Page images and extracted text
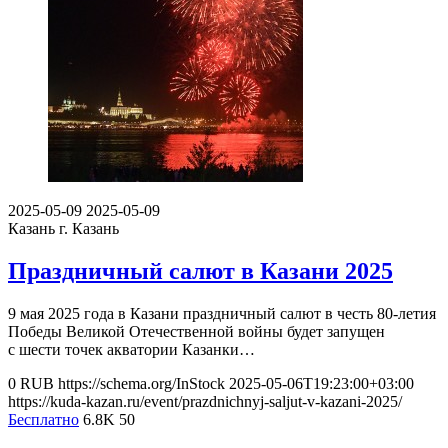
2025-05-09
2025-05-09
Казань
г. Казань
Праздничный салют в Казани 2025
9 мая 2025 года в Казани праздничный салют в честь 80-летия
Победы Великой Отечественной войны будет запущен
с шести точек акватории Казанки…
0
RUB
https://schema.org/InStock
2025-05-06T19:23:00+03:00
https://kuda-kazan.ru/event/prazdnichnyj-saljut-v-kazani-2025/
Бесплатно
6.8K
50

* * *

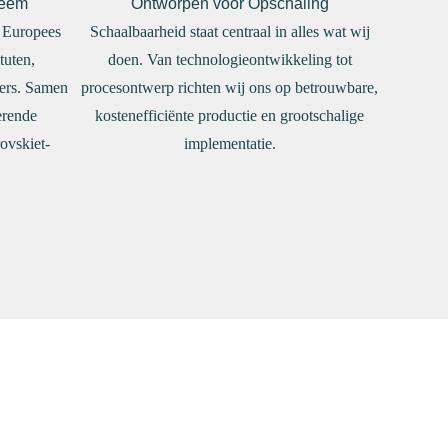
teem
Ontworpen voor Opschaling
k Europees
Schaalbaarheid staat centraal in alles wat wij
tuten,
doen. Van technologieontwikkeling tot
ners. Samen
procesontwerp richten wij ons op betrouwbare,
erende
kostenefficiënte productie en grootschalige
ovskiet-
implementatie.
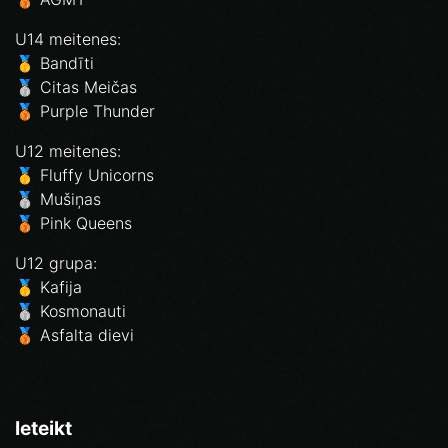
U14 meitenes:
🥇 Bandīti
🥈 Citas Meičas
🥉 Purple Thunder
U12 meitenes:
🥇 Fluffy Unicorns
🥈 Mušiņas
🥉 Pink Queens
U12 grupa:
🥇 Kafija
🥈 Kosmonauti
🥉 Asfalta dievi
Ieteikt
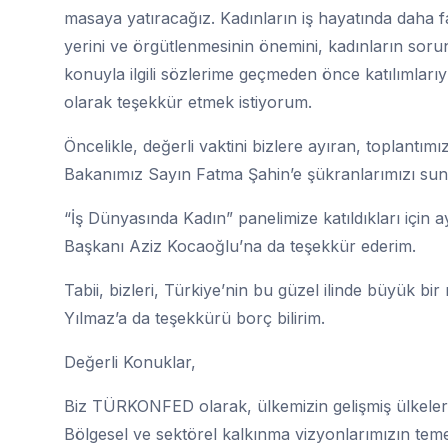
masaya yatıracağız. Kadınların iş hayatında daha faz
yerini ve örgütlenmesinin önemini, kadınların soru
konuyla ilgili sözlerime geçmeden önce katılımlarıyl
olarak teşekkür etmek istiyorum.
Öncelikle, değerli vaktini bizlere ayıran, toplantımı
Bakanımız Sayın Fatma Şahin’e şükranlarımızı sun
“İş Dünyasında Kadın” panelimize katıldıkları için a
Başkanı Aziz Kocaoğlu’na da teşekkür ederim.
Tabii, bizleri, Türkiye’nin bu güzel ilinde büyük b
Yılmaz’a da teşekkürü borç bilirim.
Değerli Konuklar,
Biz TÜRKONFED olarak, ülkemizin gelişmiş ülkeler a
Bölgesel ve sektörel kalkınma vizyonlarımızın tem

- **Exercise aim**:
Show each line of the material that contains the word "olarak".

- **Answer below**:
olarak teşekkür etmek istiyorum.
Biz TÜRKONFED olarak, ülkemizin gelişmiş ülkeler a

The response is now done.